Records shown: Begin
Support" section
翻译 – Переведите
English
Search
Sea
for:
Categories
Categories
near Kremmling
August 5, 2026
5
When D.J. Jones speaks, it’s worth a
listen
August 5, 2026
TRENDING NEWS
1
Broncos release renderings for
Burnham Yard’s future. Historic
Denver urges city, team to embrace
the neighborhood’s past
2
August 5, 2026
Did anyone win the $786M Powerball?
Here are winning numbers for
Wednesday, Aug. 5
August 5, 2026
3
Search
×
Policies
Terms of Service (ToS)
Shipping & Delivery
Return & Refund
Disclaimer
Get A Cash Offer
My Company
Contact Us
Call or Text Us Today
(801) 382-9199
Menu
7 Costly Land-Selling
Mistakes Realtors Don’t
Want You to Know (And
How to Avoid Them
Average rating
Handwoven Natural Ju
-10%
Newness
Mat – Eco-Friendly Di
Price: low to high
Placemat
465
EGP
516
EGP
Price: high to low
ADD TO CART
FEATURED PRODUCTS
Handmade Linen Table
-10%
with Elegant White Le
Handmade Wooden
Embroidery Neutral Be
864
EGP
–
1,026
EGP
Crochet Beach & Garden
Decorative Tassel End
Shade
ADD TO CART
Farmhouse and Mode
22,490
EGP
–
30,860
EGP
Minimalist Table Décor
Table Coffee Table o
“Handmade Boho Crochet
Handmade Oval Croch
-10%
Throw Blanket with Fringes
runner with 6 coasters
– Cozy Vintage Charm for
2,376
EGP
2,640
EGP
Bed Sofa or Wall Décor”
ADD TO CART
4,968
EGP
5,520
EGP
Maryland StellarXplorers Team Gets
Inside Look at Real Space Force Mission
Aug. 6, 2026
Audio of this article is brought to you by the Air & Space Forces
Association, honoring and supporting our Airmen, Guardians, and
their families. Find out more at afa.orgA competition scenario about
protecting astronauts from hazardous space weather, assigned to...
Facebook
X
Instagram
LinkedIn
Records shown: End
- _Task to complete_: Write the material out again word for word.

- _Solution for this problem_:
Support" section
翻译 – Переведите
English
Search
Sea
for:
Categories
Categories
near Kremmling
August 5, 2026
5
When D.J. Jones speaks, it’s worth a
listen
August 5, 2026
TRENDING NEWS
1
Broncos release renderings for
Burnham Yard’s future. Historic
Denver urges city, team to embrace
the neighborhood’s past
2
August 5, 2026
Did anyone win the $786M Powerball?
Here are winning numbers for
Wednesday, Aug. 5
August 5, 2026
3
Search
×
Policies
Terms of Service (ToS)
Shipping & Delivery
Return & Refund
Disclaimer
Get A Cash Offer
My Company
Contact Us
Call or Text Us Today
(801) 382-9199
Menu
7 Costly Land-Selling
Mistakes Realtors Don’t
Want You to Know (And
How to Avoid Them
Average rating
Handwoven Natural Ju
-10%
Newness
Mat – Eco-Friendly Di
Price: low to high
Placemat
465
EGP
516
EGP
Price: high to low
ADD TO CART
FEATURED PRODUCTS
Handmade Linen Table
-10%
with Elegant White Le
Handmade Wooden
Embroidery Neutral Be
864
EGP
–
1,026
EGP
Crochet Beach & Garden
Decorative Tassel End
Shade
ADD TO CART
Farmhouse and Mode
22,490
EGP
–
30,860
EGP
Minimalist Table Décor
Table Coffee Table o
“Handmade Boho Crochet
Handmade Oval Croch
-10%
Throw Blanket with Fringes
runner with 6 coasters
– Cozy Vintage Charm for
2,376
EGP
2,640
EGP
Bed Sofa or Wall Décor”
ADD TO CART
4,968
EGP
5,520
EGP
Maryland StellarXplorers Team Gets
Inside Look at Real Space Force Mission
Aug. 6, 2026
Audio of this article is brought to you by the Air & Space Forces
Association, honoring and supporting our Airmen, Guardians, and
their families. Find out more at afa.orgA competition scenario about
protecting astronauts from hazardous space weather, assigned to...
Facebook
X
Instagram
LinkedIn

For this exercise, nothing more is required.